The Correct Option is D

Define the Terms of the G.P.: 
Let the first term of the G.P. be \(a = 2\) and the common ratio be \(r\). Then the terms of the G.P. are:
\[ 2, \, 2r, \, 2r^2, \ldots \] 
Thus: \(2\) is the \(7\)th term of the A.P., \(2r\) is the \(8\)th term of the A.P., \(2r^2\) is the \(13\)th term of the A.P. 

Set Up the A.P. Terms: 
Let the first term of the A.P. be \(A\) and the common difference of the A.P. be \(d\). 

Then: \[ A + 6d = 2, \quad A + 7d = 2r, \quad A + 12d = 2r^2 \] 
Solving the Equations: 
Using the equations, subtract the first equation from the second and the second from the third:
\[ A + 7d - (A + 6d) = 2r - 2 \implies d = 2r - 2 \]
\[ A + 12d - (A + 7d) = 2r^2 - 2r \implies 5d = 2r^2 - 2r \] 
Substitute \(d = 2r - 2\) into \(5d = 2r^2 - 2r\):
\[ 5(2r - 2) = 2r^2 - 2r \implies 10r - 10 = 2r^2 - 2r \] 

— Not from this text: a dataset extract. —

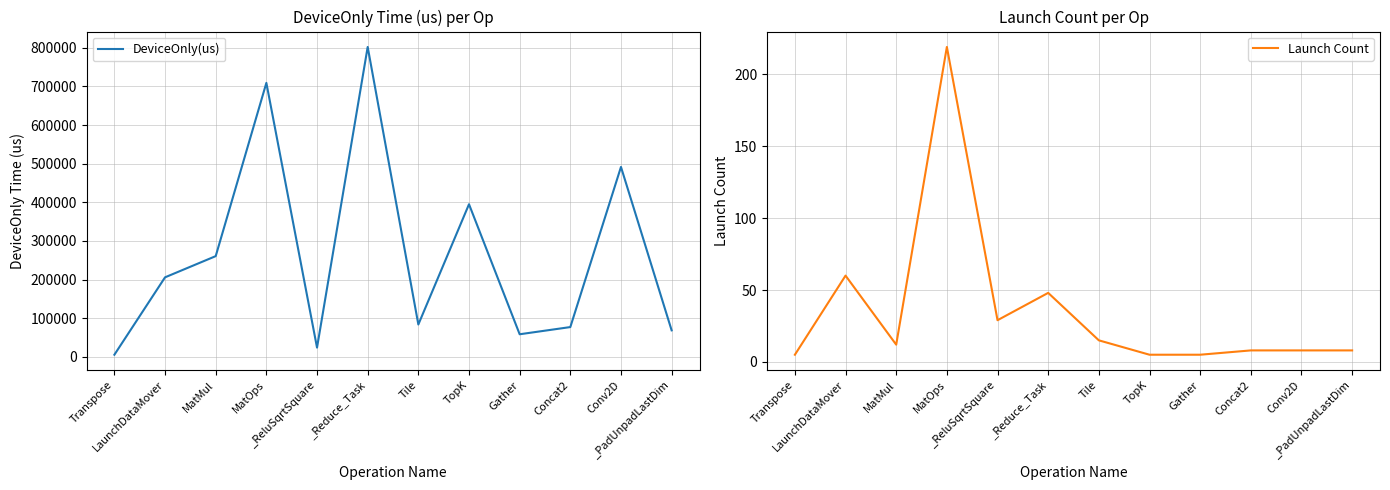

Rank the series by their maximum value, from highest to lowest.

DeviceOnly(us), Launch Count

Rearranging gives: \[ 2r^2 - 12r + 10 = 0 \implies r^2 - 6r + 5 = 0 \] 
Solving this quadratic equation for \(r\): 
\[ r = 5 \quad \text{or} \quad r = 1 \] Since \(q \neq 2\), we discard \(r = 1\), so \(r = 5\). 

Calculate \(n\): 
The \(5\)th term of the G.P. is \(2r^4 = 2 \cdot 5^4 = 2 \cdot 625 = 1250\). 
We are given that the \(n\)th term of the A.P. is \(1250\): \[ A + (n - 1)d = 1250 \]
Substitute \(A = 2 - 6d\) and \(d = 8\) (from previous calculations): \[ 2 - 6 \times 8 + (n - 1) \times 8 = 1250 \] 

Simplifying, we get: \[ n = 163 \]